To prevent this, much of the solar system needs to be protected, but exactly what is a tricky subject. Elvis and Milligan suggest that planets should be protected by surface area and asteroids by volume. The sun should be excluded from the calculations altogether, and Elvis and Milligan say that Jupiter—which has more mass than all the other planets put together—could be excluded too.

Then there is the Kuiper Belt—the belt of icy objects orbiting beyond Neptune—and the much less well-understood Oort Cloud of comets even farther away. Elvis and Milligan say that including these regions in the calculations does not significantly change the conclusions. The mass of material in the Kuiper Belt adds another three doubling times, or 60 years, to the calculations, and the Oort Cloud adds another 80 years.

Either way, time is precious, since there is little prospect of mining other star systems because the distances involved are too great. “Journey times, which are already measured in decades for the Oort Cloud, increase to centuries for anything but microscopic masses at these interstellar distances,” they say. As far as resources are concerned, our solar system is a closed system.

But it should provide plenty, even with a one-eighth limit in place. Elvis and Milligan calculate that it should be possible to build millions of sun-girdling rings with these resources. “That should be enough to go on with, though a Dyson sphere may be out of reach,” they say, referring to the famous idea of Freeman Dyson that a sufficiently advanced, energy-hungry civilization could completely encircle its host star with a sphere that captures all its emitted energy.

The technology required for that is currently beyond humanity.  And so it’s easy to imagine that the idea of protecting the solar system now is somewhat premature.
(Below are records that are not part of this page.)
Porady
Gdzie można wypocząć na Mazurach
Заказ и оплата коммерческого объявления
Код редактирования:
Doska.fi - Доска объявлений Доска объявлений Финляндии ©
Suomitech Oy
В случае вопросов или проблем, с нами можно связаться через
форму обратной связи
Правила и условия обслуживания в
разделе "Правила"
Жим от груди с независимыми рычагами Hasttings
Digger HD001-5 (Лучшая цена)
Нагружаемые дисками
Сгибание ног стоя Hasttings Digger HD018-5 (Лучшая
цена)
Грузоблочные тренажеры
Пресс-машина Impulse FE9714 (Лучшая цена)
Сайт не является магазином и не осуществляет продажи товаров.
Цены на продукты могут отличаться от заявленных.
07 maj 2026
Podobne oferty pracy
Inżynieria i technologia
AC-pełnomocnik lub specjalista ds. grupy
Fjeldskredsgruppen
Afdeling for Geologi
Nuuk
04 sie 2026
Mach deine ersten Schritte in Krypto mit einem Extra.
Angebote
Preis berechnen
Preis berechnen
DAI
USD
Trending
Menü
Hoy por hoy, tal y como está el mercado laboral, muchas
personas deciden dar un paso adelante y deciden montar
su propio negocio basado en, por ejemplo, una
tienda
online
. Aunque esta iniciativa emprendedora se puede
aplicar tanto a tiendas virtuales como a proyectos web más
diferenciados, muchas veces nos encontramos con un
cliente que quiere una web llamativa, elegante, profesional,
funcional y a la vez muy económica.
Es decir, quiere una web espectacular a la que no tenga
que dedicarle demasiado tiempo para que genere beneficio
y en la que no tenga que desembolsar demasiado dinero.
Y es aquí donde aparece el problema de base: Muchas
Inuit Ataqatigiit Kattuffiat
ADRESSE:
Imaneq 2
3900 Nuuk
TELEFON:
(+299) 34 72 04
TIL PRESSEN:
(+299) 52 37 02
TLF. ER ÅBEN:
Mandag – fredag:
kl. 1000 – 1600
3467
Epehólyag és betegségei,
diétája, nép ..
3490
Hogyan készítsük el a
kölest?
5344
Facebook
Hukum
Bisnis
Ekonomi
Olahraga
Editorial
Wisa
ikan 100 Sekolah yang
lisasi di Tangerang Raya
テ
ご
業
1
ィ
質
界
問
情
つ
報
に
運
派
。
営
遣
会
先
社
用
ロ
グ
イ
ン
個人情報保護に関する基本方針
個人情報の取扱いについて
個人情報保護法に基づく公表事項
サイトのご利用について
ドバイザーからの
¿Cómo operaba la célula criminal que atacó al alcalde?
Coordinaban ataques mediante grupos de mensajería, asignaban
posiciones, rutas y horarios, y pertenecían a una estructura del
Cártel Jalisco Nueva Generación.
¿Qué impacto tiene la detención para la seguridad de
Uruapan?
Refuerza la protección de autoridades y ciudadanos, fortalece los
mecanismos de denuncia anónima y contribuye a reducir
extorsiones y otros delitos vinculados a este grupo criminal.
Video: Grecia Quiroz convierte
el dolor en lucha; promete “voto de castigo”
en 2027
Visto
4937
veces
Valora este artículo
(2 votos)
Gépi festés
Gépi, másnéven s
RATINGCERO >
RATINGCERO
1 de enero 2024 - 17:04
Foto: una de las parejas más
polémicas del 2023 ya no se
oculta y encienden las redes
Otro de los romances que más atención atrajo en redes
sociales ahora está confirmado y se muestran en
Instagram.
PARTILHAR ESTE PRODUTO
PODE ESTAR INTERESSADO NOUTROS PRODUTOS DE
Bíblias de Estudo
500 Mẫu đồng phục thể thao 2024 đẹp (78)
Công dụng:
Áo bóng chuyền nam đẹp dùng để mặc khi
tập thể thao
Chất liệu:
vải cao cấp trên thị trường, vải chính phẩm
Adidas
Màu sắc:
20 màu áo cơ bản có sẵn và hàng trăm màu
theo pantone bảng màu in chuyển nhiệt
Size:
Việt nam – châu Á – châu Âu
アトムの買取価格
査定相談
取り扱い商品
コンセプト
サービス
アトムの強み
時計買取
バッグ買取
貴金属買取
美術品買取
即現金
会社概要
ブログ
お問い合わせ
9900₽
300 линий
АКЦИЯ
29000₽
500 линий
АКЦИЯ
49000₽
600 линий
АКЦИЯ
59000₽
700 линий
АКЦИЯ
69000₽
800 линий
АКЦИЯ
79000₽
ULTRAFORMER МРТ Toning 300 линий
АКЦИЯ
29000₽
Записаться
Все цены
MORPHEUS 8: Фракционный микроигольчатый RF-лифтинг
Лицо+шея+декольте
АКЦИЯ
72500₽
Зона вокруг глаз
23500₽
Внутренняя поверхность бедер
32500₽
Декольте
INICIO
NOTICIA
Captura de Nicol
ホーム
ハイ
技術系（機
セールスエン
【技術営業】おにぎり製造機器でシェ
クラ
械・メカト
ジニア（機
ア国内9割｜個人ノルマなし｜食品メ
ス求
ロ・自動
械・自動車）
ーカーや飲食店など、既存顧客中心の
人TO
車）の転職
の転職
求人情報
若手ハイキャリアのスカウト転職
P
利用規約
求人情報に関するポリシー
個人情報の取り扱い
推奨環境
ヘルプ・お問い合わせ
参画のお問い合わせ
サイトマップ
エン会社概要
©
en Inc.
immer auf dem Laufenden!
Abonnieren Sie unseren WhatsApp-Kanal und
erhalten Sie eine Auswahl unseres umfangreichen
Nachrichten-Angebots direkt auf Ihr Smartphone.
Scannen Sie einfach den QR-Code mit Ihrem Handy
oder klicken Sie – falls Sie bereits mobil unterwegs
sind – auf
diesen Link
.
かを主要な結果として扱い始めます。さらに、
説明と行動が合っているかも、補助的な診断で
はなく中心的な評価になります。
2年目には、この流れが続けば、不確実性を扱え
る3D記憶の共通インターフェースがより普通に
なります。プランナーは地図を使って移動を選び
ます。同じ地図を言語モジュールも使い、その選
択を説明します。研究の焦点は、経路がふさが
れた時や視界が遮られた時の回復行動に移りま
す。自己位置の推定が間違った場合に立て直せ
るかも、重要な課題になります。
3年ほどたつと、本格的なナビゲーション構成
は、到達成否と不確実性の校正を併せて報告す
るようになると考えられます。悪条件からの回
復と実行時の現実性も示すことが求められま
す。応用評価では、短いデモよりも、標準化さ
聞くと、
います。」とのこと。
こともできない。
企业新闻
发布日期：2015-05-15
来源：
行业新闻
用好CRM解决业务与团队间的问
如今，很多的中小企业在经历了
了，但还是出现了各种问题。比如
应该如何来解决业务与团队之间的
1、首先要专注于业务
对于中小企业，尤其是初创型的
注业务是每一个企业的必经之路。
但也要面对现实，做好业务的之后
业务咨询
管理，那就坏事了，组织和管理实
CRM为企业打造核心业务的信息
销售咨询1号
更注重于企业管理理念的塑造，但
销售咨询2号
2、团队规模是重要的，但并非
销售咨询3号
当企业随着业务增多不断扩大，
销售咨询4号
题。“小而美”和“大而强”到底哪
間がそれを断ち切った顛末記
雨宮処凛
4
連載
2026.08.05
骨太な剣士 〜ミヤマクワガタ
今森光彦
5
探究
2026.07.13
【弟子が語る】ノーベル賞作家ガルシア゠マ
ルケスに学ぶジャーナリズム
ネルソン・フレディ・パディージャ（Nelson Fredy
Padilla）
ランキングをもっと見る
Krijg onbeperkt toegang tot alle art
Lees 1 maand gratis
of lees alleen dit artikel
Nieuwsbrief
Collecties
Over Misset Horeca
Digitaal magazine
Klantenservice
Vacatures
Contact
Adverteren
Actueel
But the current interest in asteroid mining could change that soon. “The rationale for adopting the one-eighth principle so far in advance is that it may be far easier to implement in-principle restrictions at an early stage, rather than later, when vested and competing interests have come into existence,” they say.

Of course, humanity already protects some parts of the solar system from exploitation. But efforts on Earth have been limited. The US Wilderness Act of 1964 famously protects huge tracts of the United States; the former Soviet Union also protected the Belovezhskaya pushcha, one of the last remaining areas of primeval forest in Europe, although this region in Belarus is now under threat.

And yet only 12% of Earth’s land area is protected, and just 6% of the oceans. When these limits are reached, there will be precious little time to change course.

Elvis and Milligan’s argument is that if we want to prevent a similar failure in space, we need to act now.

Ref: arxiv.org/abs/1905.13681 : How Much of the Solar System Should We Leave as Wilderness?